Gertrude's face was burning with indignation. She had to clasp her hands tightly together to restrain the hot words which rose to her lips.
"We have been children together-and friends," she said, "the Harmers and I. How should we forget that so quickly-even though you have forgotten! My father does not mind."
Madam's face was as red as her daughter's. She was about to make some violent retort, when the sound of a footstep on the stairs checked the words upon her lips.

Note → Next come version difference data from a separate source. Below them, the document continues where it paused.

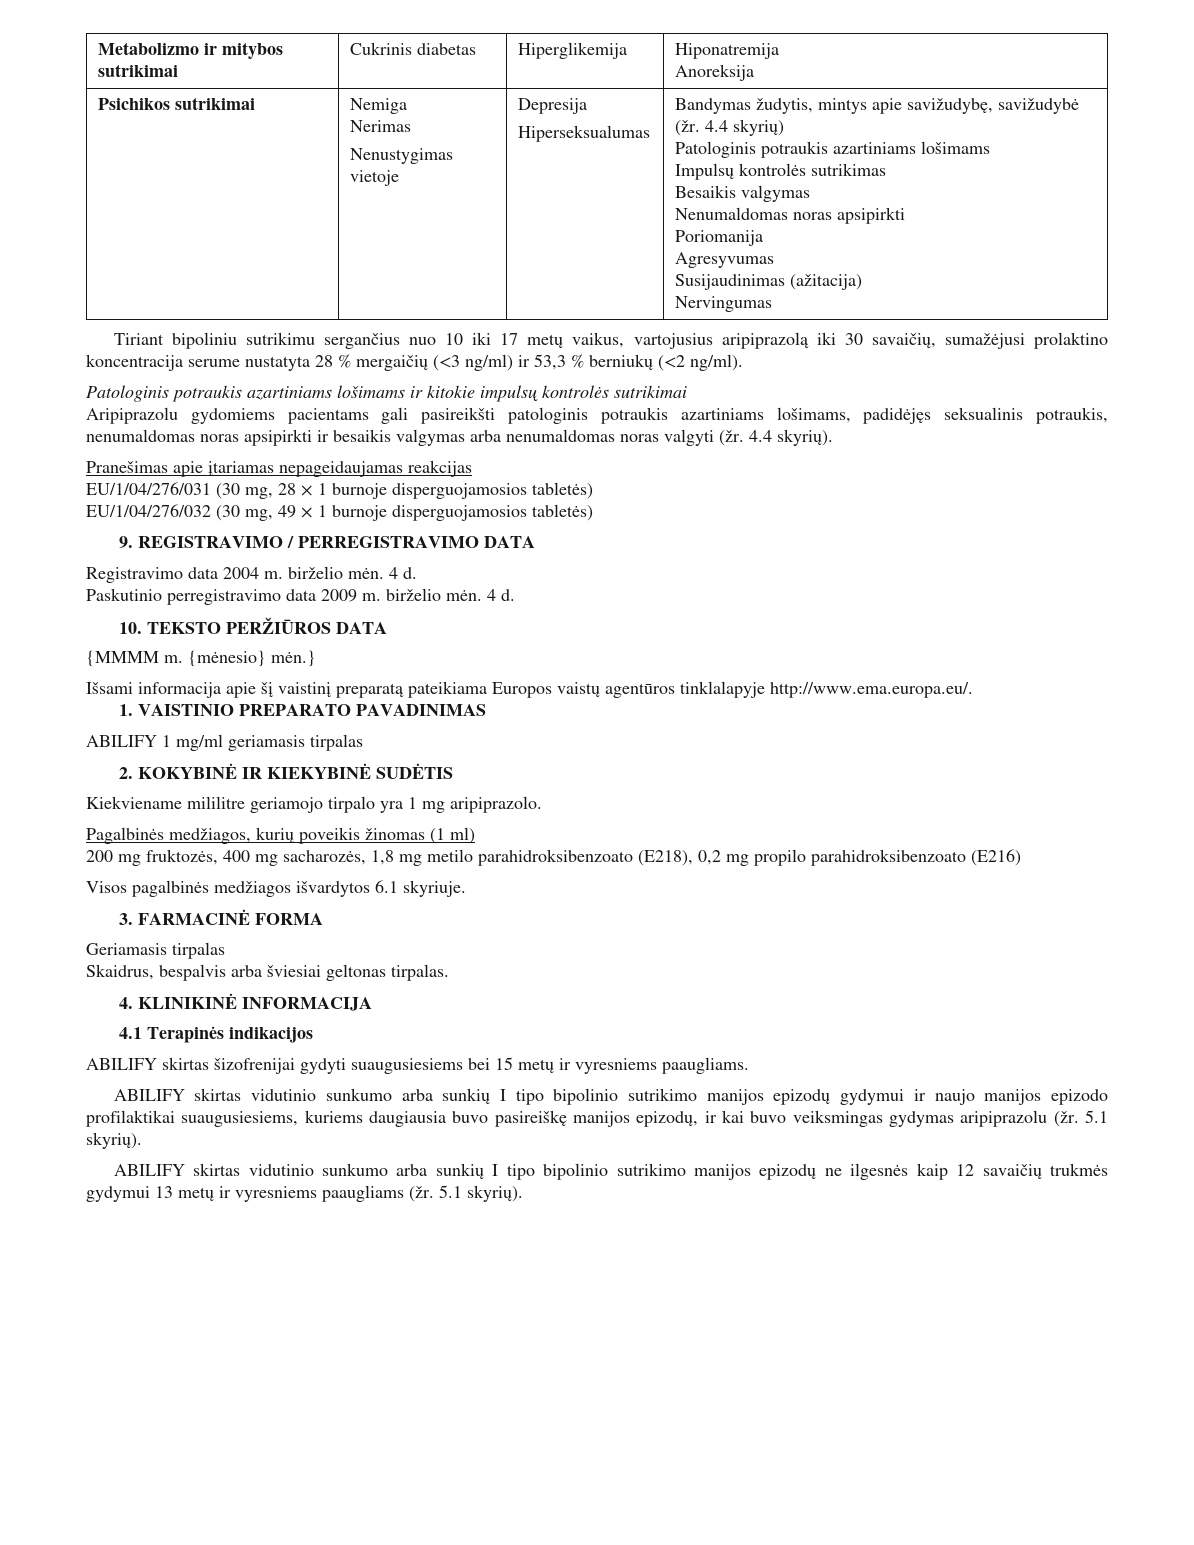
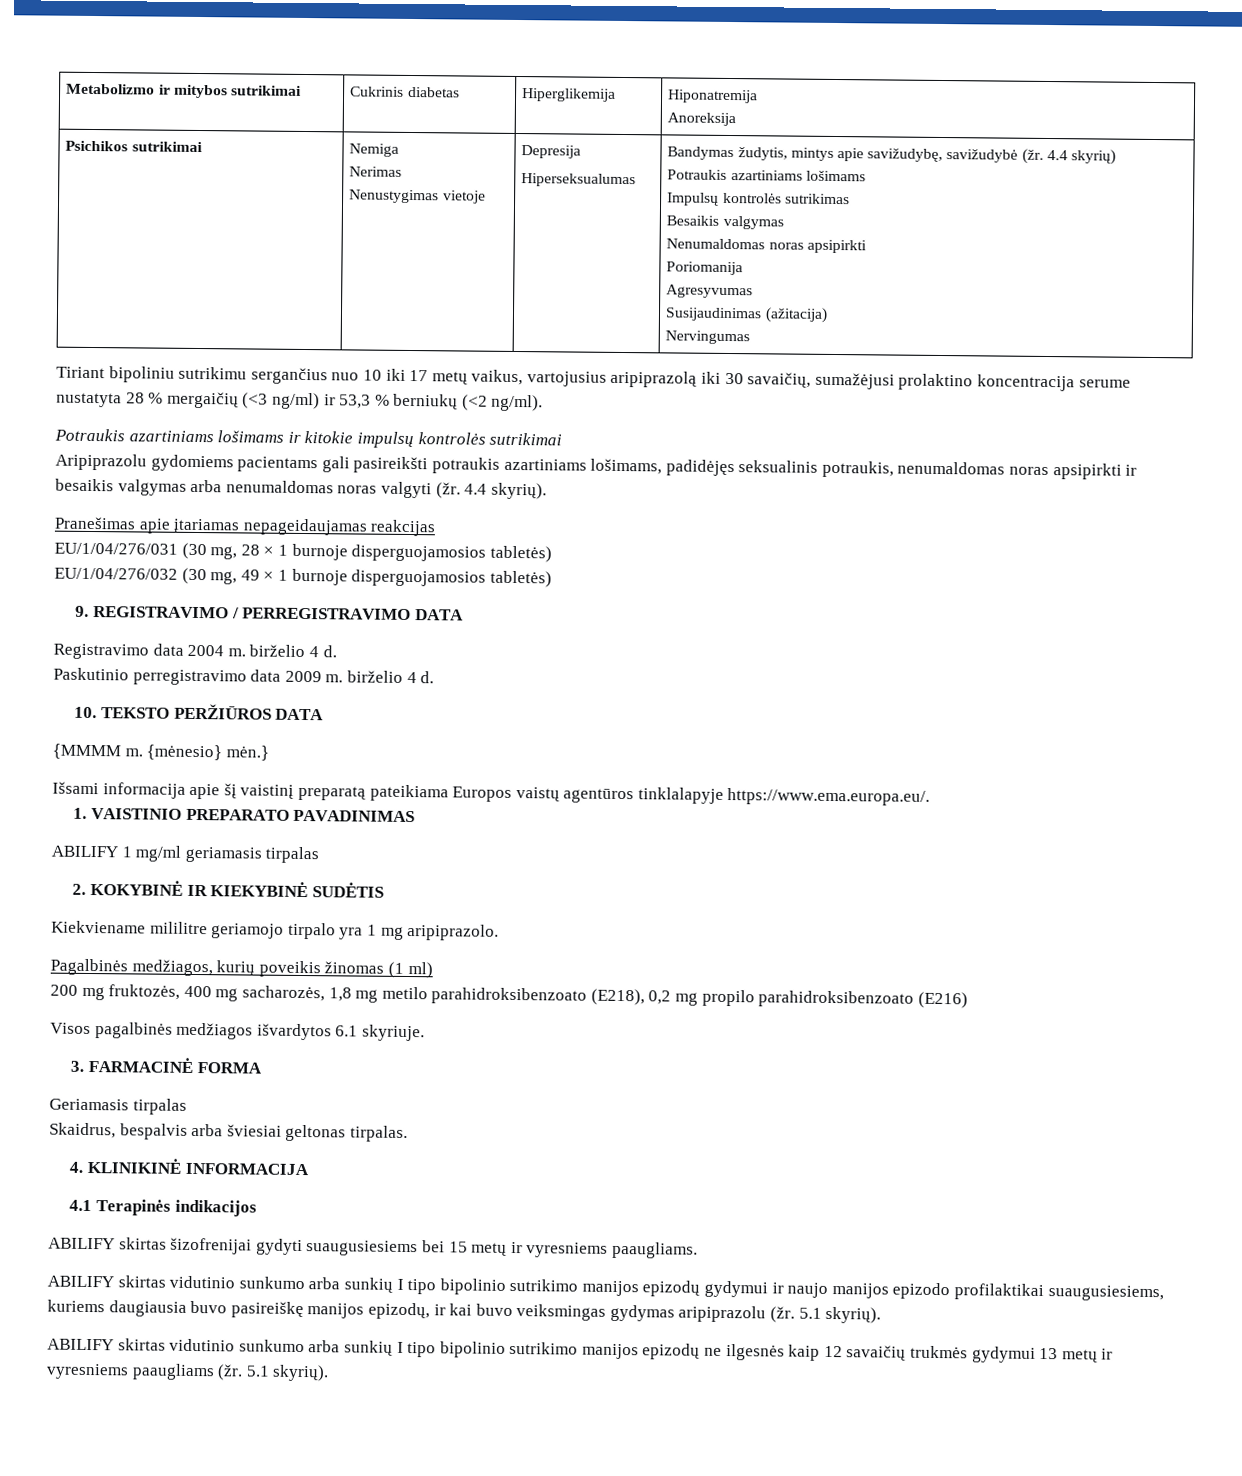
[674,141,828,158] Patologinis potraukis -> [667,169,728,180] Potraukis
[86,385,242,402] Patologinis potraukis -> [54,428,125,442] Potraukis
[508,407,589,424] patologinis -> (429, 465) none
[348,568,384,579] mėn. -> (306, 651) none
[446,590,482,601] mėn. -> (403, 676) none
[770,682,973,698] http://www.ema.europa.eu/. -> [727,788,931,806] https://www.ema.europa.eu/.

"There is Frederick!" she said.
CHAPTER II. LONDON'S YOUNG CITIZENS
The door of the room where mother and daughter sat was flung wide open with scant ceremony, and to the accompaniment of a boisterous laugh. Into the room swaggered a tall, fine-looking young man of some three-and-twenty summers, dressed in all the extravagance of a lavish and extravagant age. Upon his head he wore an immense peruke of ringlets, such as had been introduced at Court the previous year, and which was almost universal now with the nobles and gentry, but by no means so amongst the citizens. The periwig was surmounted by a high-crowned hat adorned with feathers and ribbons, and ribbons floated from his person in such abundance that to unaccustomed eyes the effect was little short of grotesque. Even the absurd high-heeled shoes were tied with immense bows of ribbon, whilst knees, wrists, throat, and even elbows displayed their bows and streamers. The young dandy wore the full "petticoat breeches" of the period, with a short doublet, a jaunty cloak hung from the shoulders, and an abundance of costly lace ruffles adorned the neck and wrists of the doublet, he wore at his side a short rapier, and had a trick of laying his hand upon the hilt, as though it would take very little provocation to make him draw it forth upon an adversary.